When the time came to replace an older perfect binder, owner, president and director Hans Burkhardt did his homework, comparing all existing perfect-binding models on the market. He selected the Acoro perfect binder and says he does not regret his choice.

BuBu is known for high-quality jobs, soft covers, annual reports (PUR) and most of all, hardcover bindings, including coffee table books. According to Burkhardt, the Acoro investment commences a new era in the company's business activities. “We are now a good choice for high-quality, softcover jobs and annual reports as well,” he says. He says work on the Acoro results in higher productivity, thanks to the shorter setup times.

Schlatter Bindery is a slightly different business. This company offers a range of services, similar to a typical trade bindery in North America, including folding, saddlestitching and mail-order services. Book production, however, remains a vital part of its bread-and-butter business, according to managing director Adrian Krenger.

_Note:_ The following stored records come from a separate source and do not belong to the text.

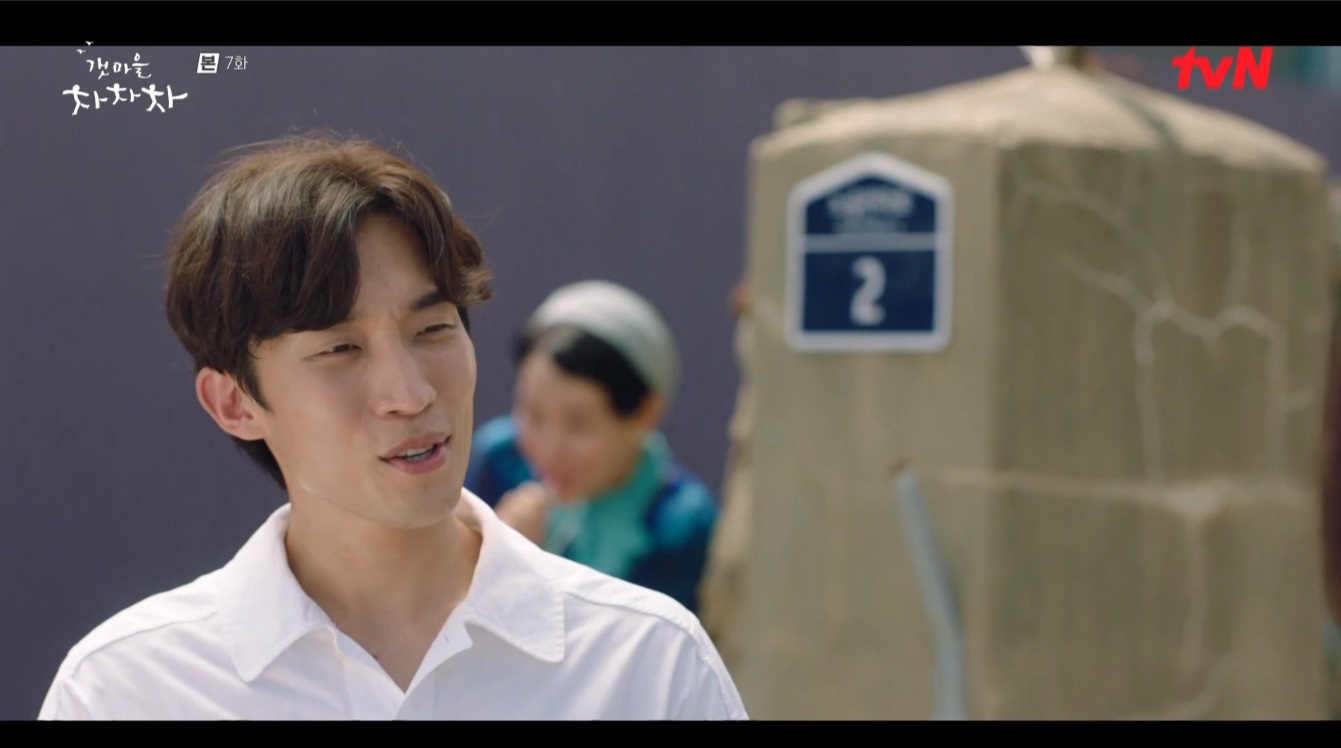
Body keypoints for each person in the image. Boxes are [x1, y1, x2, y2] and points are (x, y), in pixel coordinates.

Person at [37, 133, 747, 720]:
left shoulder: (647, 663)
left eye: (433, 329)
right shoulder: (128, 690)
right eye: (340, 349)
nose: (410, 394)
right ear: (234, 403)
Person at [464, 281, 720, 615]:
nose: (550, 450)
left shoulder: (680, 521)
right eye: (533, 414)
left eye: (578, 425)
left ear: (645, 413)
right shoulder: (498, 458)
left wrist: (515, 568)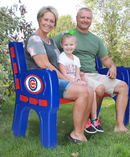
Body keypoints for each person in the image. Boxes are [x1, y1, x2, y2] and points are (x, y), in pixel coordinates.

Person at [24, 6, 95, 143]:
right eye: (46, 19)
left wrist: (77, 75)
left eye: (52, 21)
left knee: (90, 91)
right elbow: (44, 64)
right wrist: (71, 80)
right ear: (39, 19)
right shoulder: (34, 39)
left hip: (54, 79)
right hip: (42, 82)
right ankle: (78, 134)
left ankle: (78, 132)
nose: (48, 23)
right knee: (82, 92)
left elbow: (60, 63)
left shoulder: (50, 42)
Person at [53, 7, 129, 132]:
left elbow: (105, 58)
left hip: (94, 74)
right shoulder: (68, 35)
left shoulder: (95, 39)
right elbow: (50, 46)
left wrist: (112, 66)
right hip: (79, 75)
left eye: (88, 18)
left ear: (91, 20)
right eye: (82, 17)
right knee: (99, 89)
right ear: (76, 18)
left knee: (123, 86)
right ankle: (88, 121)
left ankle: (119, 126)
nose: (85, 20)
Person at [58, 30, 104, 133]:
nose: (69, 47)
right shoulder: (61, 57)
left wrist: (79, 80)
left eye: (71, 44)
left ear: (75, 45)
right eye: (66, 45)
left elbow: (77, 73)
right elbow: (64, 75)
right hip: (67, 82)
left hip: (76, 82)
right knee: (86, 92)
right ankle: (86, 121)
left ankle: (94, 120)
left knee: (92, 92)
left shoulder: (76, 59)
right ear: (61, 45)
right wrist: (76, 82)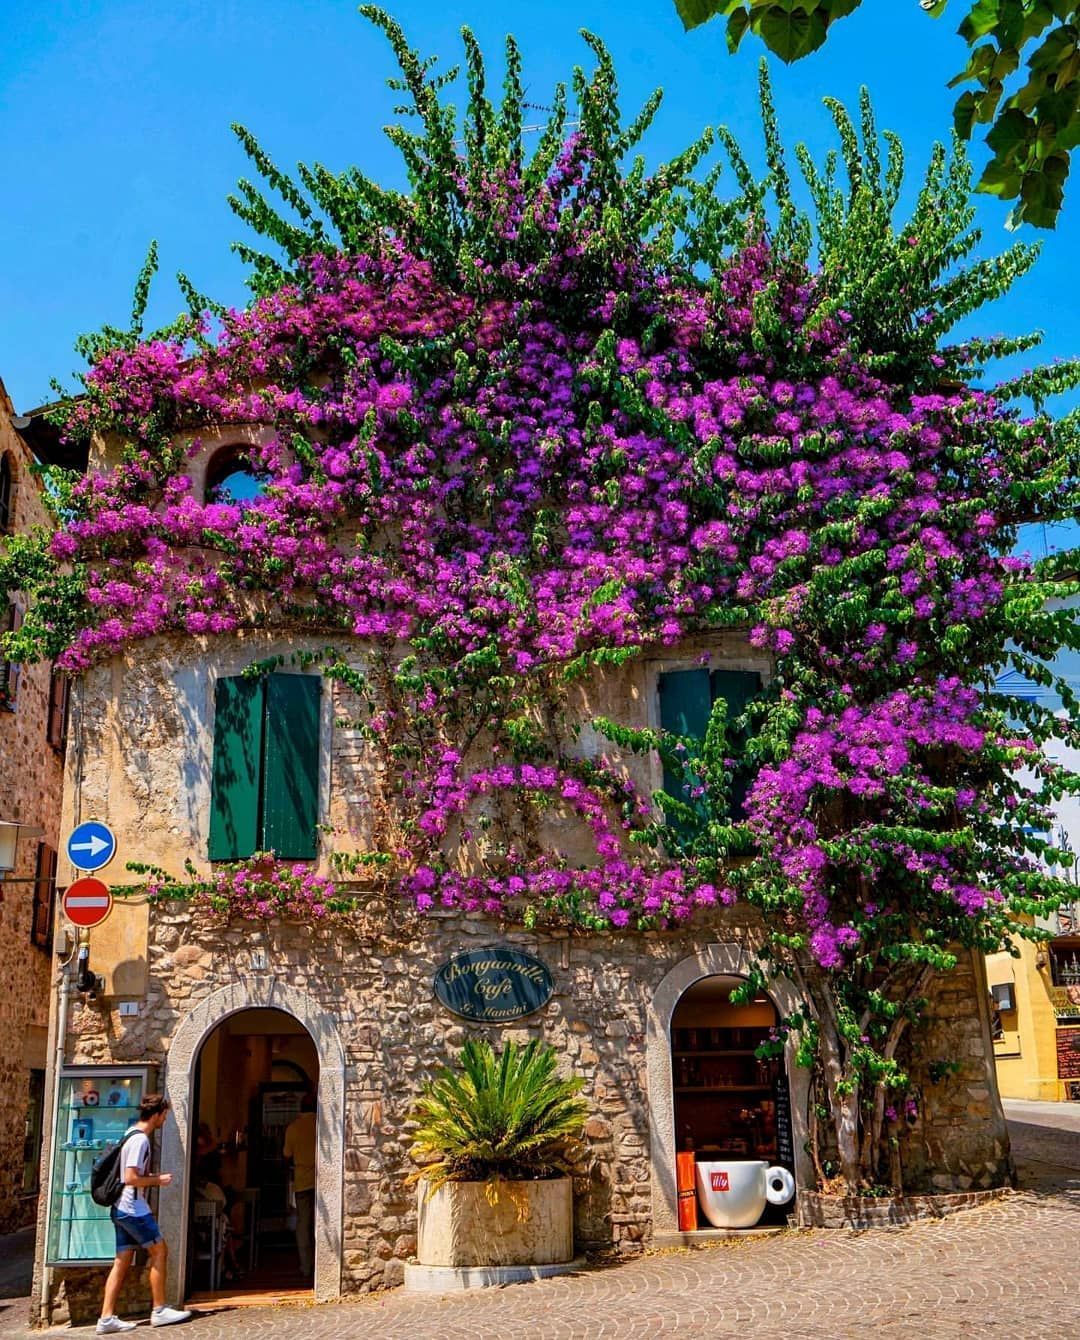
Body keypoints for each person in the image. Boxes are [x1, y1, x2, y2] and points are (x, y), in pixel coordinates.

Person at [96, 1094, 193, 1334]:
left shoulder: (130, 1133)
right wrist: (158, 1180)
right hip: (133, 1209)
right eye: (165, 1115)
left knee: (122, 1261)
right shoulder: (140, 1140)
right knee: (160, 1251)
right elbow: (129, 1178)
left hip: (121, 1208)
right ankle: (159, 1310)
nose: (165, 1119)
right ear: (157, 1114)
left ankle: (106, 1318)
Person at [282, 1092, 317, 1279]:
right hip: (320, 1182)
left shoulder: (293, 1128)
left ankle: (306, 1266)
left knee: (303, 1224)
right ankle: (320, 1265)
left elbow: (286, 1155)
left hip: (302, 1181)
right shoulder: (321, 1125)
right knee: (319, 1224)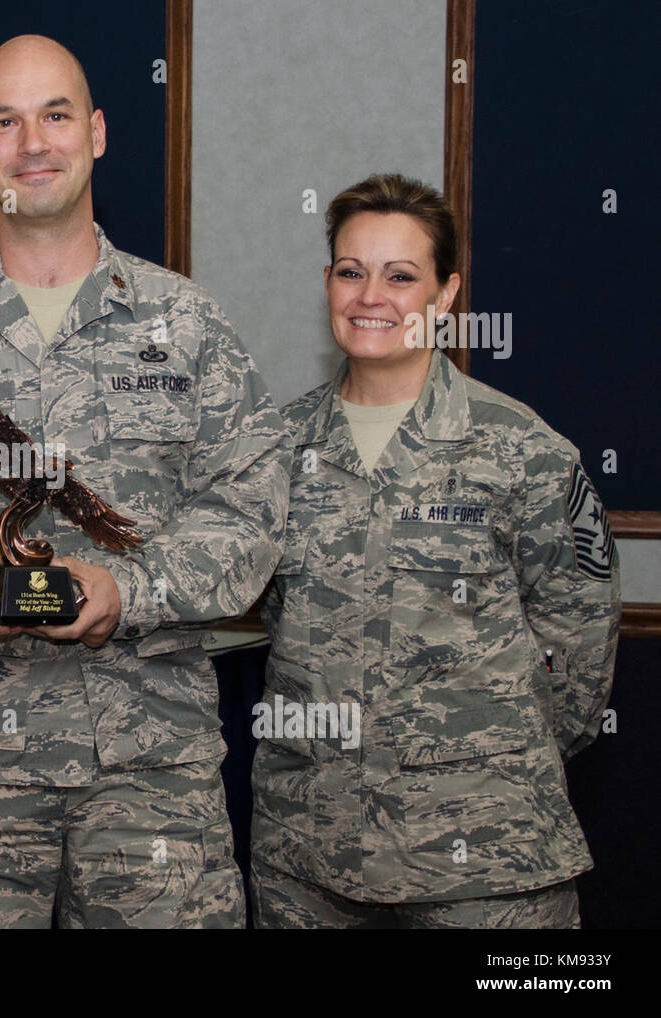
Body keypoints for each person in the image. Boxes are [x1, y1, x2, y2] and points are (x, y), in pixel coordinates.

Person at [0, 35, 289, 928]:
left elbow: (248, 513)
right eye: (6, 121)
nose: (32, 142)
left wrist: (134, 588)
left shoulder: (188, 325)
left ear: (99, 133)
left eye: (55, 115)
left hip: (149, 775)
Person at [251, 172, 621, 928]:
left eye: (401, 275)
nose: (370, 296)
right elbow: (270, 613)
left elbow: (580, 657)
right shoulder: (274, 451)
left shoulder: (523, 450)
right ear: (327, 284)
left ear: (446, 295)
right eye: (351, 272)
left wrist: (480, 766)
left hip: (484, 860)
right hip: (310, 857)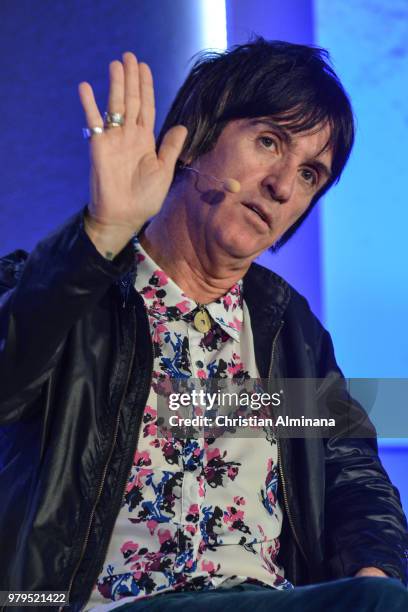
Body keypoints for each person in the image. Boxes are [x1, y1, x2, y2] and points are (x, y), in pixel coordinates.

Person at [0, 39, 407, 612]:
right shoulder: (66, 290)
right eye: (270, 142)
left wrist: (372, 579)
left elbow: (352, 476)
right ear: (194, 137)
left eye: (310, 174)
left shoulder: (289, 331)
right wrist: (98, 237)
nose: (284, 186)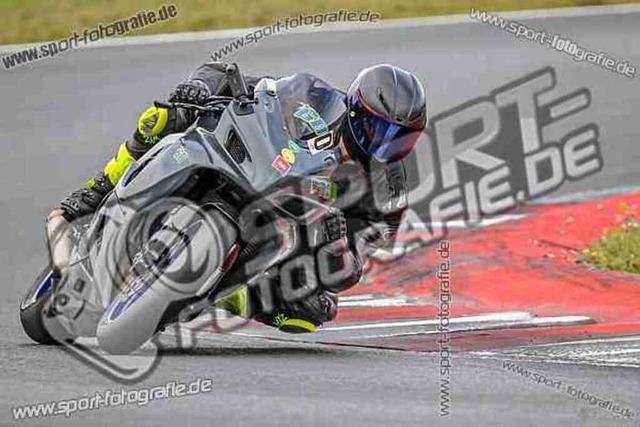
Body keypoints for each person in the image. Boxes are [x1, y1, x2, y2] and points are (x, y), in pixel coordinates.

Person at [46, 62, 427, 334]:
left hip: (287, 233)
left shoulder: (389, 191)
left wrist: (338, 244)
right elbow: (230, 77)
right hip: (247, 165)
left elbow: (353, 269)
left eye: (400, 137)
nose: (386, 143)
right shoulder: (314, 98)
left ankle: (219, 295)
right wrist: (198, 87)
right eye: (379, 128)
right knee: (162, 117)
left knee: (310, 311)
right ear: (356, 111)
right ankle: (96, 191)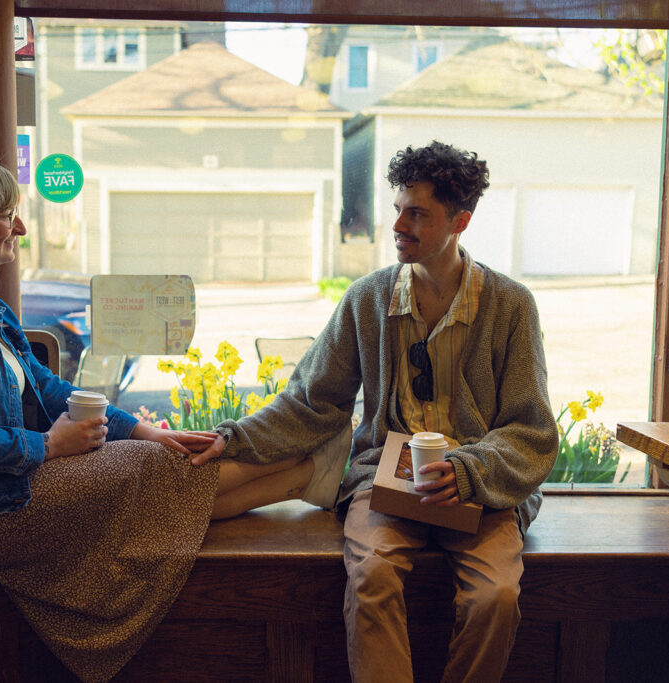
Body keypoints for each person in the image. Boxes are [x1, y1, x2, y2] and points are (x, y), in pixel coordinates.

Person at [0, 152, 328, 682]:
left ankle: (303, 474)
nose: (19, 226)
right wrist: (51, 447)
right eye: (5, 212)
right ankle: (307, 471)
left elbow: (47, 385)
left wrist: (141, 428)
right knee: (145, 470)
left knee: (152, 456)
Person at [193, 140, 559, 681]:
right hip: (384, 481)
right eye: (398, 209)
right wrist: (234, 437)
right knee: (372, 579)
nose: (398, 225)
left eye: (418, 213)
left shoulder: (511, 305)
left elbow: (531, 429)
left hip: (480, 491)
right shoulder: (368, 299)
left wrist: (468, 471)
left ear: (461, 220)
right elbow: (311, 401)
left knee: (496, 597)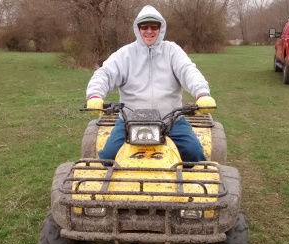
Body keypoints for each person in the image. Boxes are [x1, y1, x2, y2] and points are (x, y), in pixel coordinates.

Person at [85, 5, 216, 162]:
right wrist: (95, 95)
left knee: (194, 154)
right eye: (144, 26)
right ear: (138, 29)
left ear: (160, 29)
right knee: (108, 157)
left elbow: (188, 71)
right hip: (129, 122)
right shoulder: (125, 54)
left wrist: (202, 93)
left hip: (171, 121)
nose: (149, 31)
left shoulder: (172, 51)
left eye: (154, 26)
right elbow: (104, 73)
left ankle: (190, 185)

Schlatter is located in Bern in extremely tight quarters. Its goal, as with most trade binders, is to react quickly to customer requirements. Fast changeover capabilities are therefore essential. With the Acoro binder, the company can meet tighter deadlines, and adjust to smaller editions as well as split runs.

According to Krenger, the new binder has resulted in higher output, smoother operation, fewer errors, less waste and improved productivity. His operators reportedly appreciate the equipment's user-friendliness and reliability. He says the people most pleased are Schlatter's customers, as the bindery is able to deliver jobs when others cannot, even if it is only a partial advance delivery. When the remaining perfect-bound products need to go down the binding line, he notes that one touch of the screen recalls all former settings.

The Acoro Binder can be an ideal solution for binding small to midsize runs. An Acoro installation is now up and running in Milwaukee, with other installations to follow. Perfect binding, perhaps, finally gets closer to being perfect.